------ Dataset
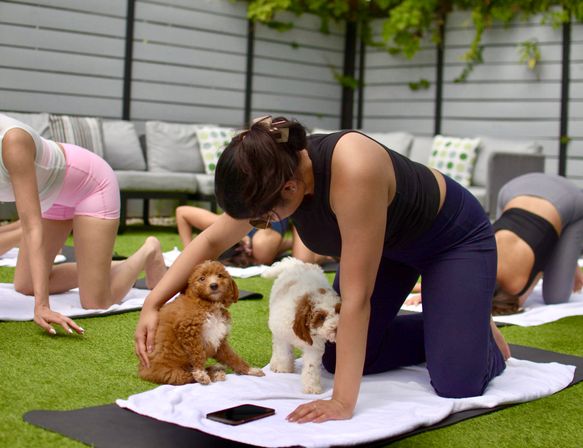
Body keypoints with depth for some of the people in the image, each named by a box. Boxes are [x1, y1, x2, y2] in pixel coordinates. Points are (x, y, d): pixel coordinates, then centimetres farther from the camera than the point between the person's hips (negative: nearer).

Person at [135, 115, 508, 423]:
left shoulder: (353, 171, -44)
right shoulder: (276, 174, -22)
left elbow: (356, 296, -41)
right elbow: (212, 241, -6)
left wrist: (343, 402, -39)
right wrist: (154, 303, -14)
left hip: (453, 237, -6)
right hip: (387, 241, 7)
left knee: (457, 384, -17)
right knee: (338, 359, 2)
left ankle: (479, 331, 16)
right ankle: (437, 329, 23)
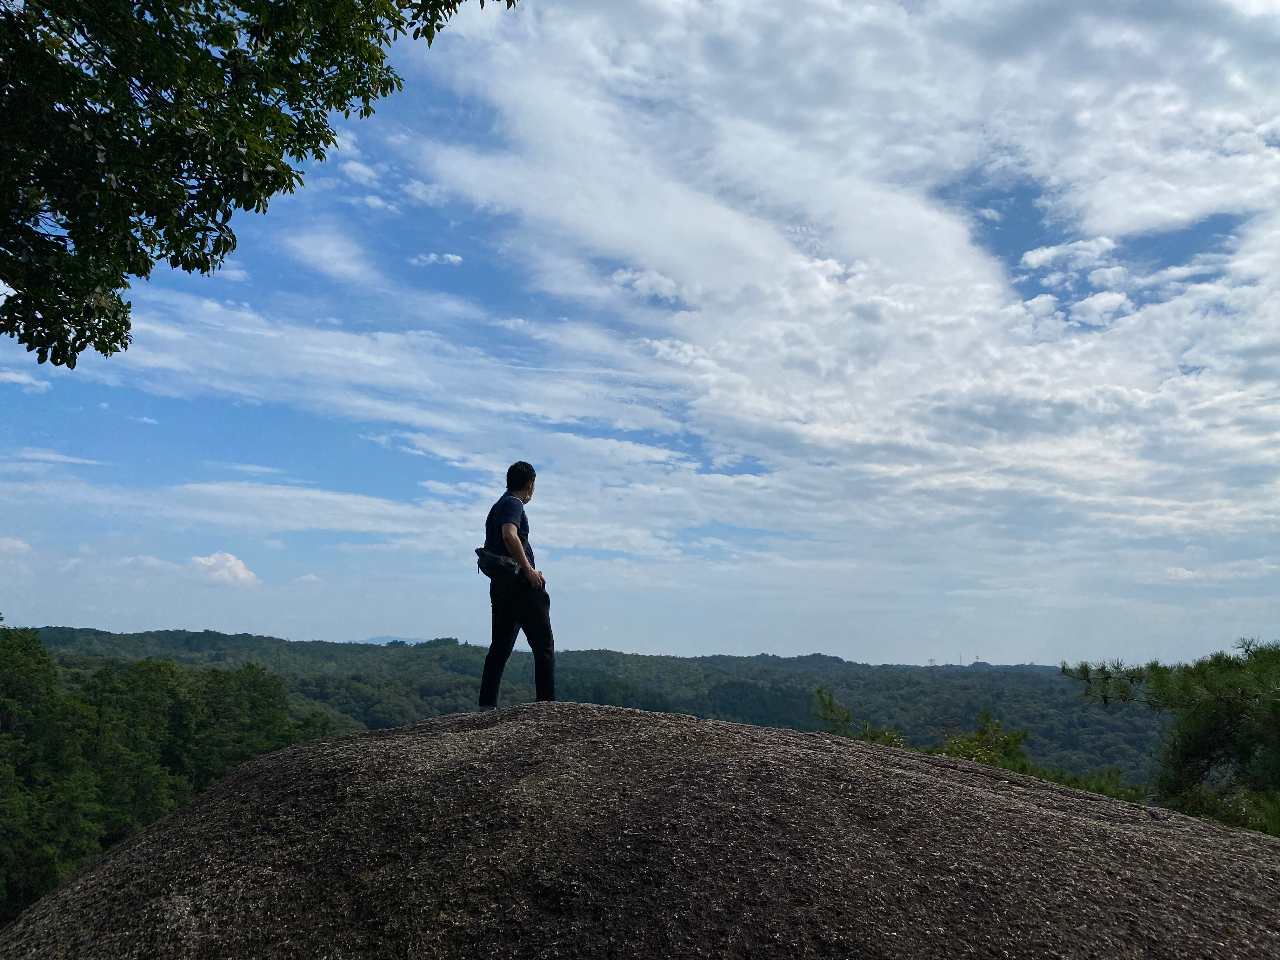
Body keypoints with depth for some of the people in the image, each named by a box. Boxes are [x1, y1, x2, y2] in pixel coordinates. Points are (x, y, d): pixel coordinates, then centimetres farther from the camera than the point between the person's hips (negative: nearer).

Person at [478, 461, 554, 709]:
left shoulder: (496, 507, 21)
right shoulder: (514, 504, -7)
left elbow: (487, 549, 28)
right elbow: (509, 535, -27)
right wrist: (529, 570, -23)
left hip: (499, 585, 9)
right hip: (521, 585, -9)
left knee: (501, 645, 10)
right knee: (543, 644, -3)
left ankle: (487, 703, 5)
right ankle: (547, 703, -5)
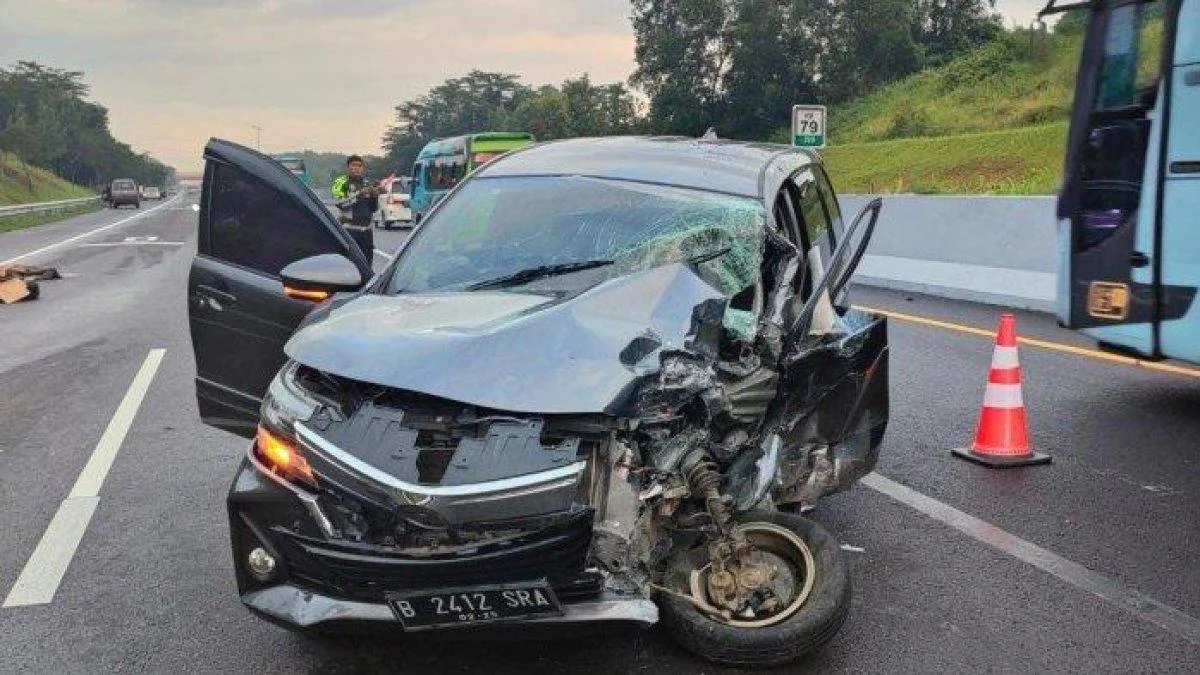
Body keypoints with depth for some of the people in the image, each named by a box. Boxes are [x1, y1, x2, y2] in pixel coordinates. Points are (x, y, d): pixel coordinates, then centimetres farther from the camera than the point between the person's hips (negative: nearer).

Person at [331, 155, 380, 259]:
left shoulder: (366, 183, 15)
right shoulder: (340, 183, 0)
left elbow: (374, 209, 18)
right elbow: (340, 203, -16)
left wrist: (375, 196, -2)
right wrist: (359, 194, -22)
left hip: (366, 230, 6)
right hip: (349, 230, -6)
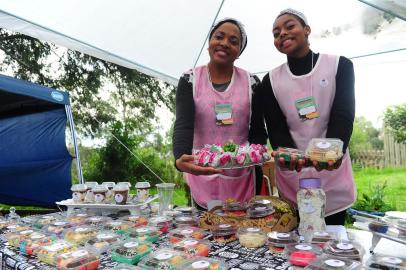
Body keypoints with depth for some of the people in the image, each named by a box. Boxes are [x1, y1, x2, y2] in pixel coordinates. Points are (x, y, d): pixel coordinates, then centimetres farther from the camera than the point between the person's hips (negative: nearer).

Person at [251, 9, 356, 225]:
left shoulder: (339, 65, 1)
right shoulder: (270, 80, 4)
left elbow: (343, 117, -8)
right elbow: (276, 129, -2)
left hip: (333, 175, 0)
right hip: (292, 177, 1)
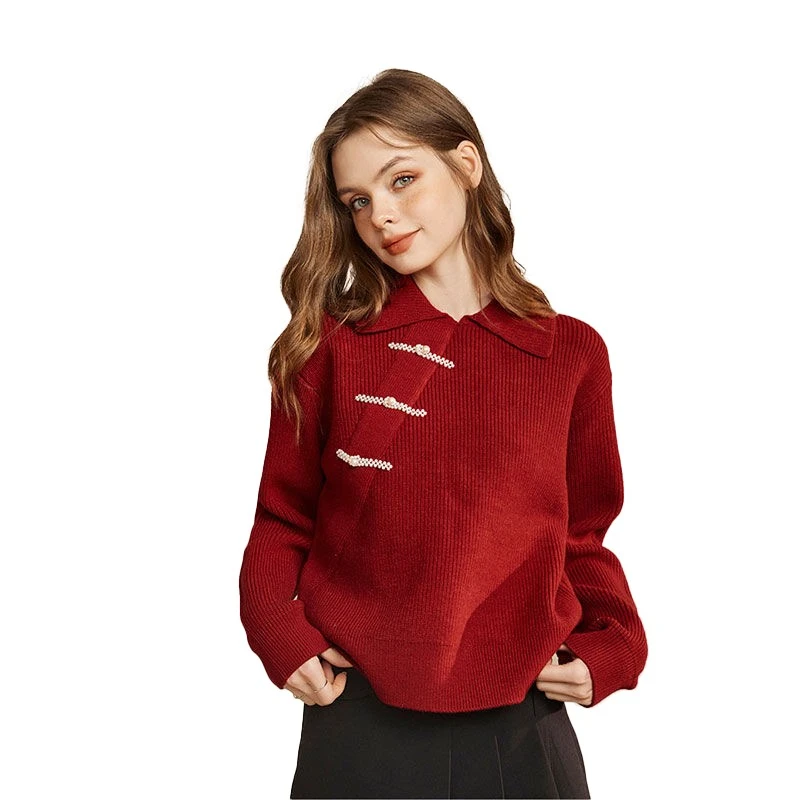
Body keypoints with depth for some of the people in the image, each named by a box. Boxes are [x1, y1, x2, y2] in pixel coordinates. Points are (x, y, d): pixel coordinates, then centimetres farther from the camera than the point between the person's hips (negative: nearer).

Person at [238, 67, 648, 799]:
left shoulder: (573, 353, 1)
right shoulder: (332, 347, -2)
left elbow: (581, 536, 9)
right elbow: (283, 523, 5)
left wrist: (611, 647, -5)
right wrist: (282, 637, -10)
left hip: (524, 725, 1)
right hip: (359, 722, -1)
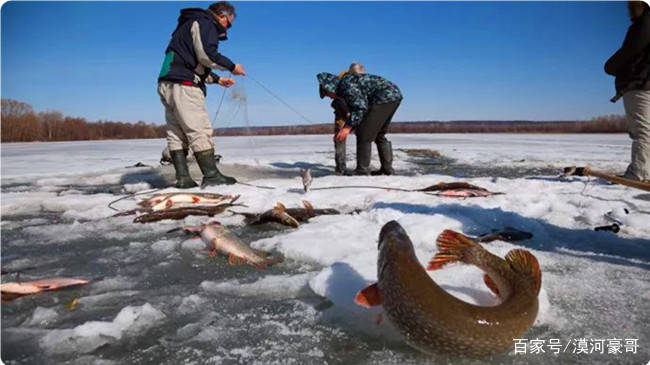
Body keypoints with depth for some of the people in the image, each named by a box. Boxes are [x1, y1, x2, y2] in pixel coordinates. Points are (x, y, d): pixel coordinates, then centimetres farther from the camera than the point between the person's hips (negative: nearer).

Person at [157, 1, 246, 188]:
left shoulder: (190, 25, 31)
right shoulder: (205, 23, -1)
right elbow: (207, 55, -16)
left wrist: (217, 79, 21)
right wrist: (232, 66, -5)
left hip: (168, 84, 10)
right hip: (183, 84, -10)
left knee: (176, 133, 4)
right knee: (200, 130, -11)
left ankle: (182, 178, 4)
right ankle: (211, 176, -12)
------------
Beginning with the line above that has "right wrist: (154, 303, -14)" and going on through the line that has "right ankle: (547, 703, -5)", retype every line exactly and add nothing else; drop the pictures.

Result:
right wrist: (154, 303, -14)
left hip: (453, 237, -6)
right hip: (387, 241, 7)
left knee: (457, 384, -17)
right knee: (338, 359, 2)
left ankle: (479, 331, 16)
right ankle: (437, 329, 23)
Body keypoints with depth for some of the people in the image, each named by a box. Boxes are [x1, y1, x2, y2] in pixel coordinates. Points are (x, y, d): pixel coordinates, then centimetres farther from the camera than the point between the person's hips (negative: nearer).

Person at [478, 461, 554, 709]:
left shoulder: (496, 507, 21)
right shoulder: (514, 504, -7)
left elbow: (487, 549, 28)
right elbow: (509, 535, -27)
right wrist: (529, 570, -23)
left hip: (499, 585, 9)
right hip: (521, 585, -9)
left knee: (501, 645, 10)
right knee: (543, 644, -3)
left ankle: (487, 703, 5)
right ankle: (547, 703, -5)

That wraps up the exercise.